A Ukrainian who was granted asylum to live in Sheffield has condemned Putin’s war on Ukraine and has blamed it on a culture of silence.
Ayman Eckford, 26, who is trans, has autism and dissociative identity disorder (DID), said: “You do not need to be pro-Ukraine, you need to be against war.”
They said a culture of silence, both in Russia and the world, was what enabled Putin to order the annexation of Crimea in 2014 and the current invasion of Ukraine:
“Without this culture Putin would not stay in power,” they said.
Originally from Donetsk, Ukraine, Mr Eckford left the country due to the hostility they felt from their Russian and Christian Orthodox family.
“I was bullied by my own parents,” they said.
Mr Eckford then moved to Russia where they began their LGBT and neurodiversity activism. But Russia’s infamous intolerance of the LGBT and disabled community meant that Mr Eckford faced discrimination, criminal cases and rape threats.
“It was like being in Bedlam,” they said.
They said that they were once detained for carrying a rainbow-coloured umbrella in St. Petersburg.
Mr Eckford was granted asylum in the UK three years ago and currently lives in Sheffield.
Despite being estranged from their family for two years, the recent war prompted them to reach out to an uncle and aunt in Kyiv.
They said: “I still care, I actually still care.”
Since arriving in Sheffield, Mr Eckford has continued their activism on autism and neurodiversity, and recently against Putin’s war.

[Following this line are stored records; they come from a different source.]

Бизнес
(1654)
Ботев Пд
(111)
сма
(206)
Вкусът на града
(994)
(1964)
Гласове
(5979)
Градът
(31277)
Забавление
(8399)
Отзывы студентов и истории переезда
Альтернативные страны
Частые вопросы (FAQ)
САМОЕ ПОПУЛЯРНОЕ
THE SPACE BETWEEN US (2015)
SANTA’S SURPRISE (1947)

They also said they find their quality of life to have been greatly improved and feel welcome in the city.
They said: “I like how Sheffield is welcoming and more autistic friendly. Sheffield is very friendly, people are really really nice.”

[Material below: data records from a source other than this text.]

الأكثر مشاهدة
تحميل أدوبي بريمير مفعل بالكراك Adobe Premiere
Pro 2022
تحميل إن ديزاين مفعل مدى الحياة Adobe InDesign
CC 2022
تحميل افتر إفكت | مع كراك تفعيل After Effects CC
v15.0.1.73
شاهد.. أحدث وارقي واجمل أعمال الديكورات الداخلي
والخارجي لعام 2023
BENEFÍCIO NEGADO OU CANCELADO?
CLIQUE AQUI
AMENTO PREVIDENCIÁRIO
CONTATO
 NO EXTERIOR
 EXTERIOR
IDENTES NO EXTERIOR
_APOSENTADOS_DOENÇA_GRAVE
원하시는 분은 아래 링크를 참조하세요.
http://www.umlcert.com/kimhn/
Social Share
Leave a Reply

Mr Eckford expressed gratitude for the Sheffielders who organised peaceful protests and donations of medical and food supplies but added that more must be done to help the disabled and LGBT community fleeing Ukraine.
There are currently reports that transgender women trying to escape Ukraine are unable to do so as their ID card and passport still identifies them as men. Men are barred from leaving the country if aged between 18 and 60 under new rules brought in after the invasion.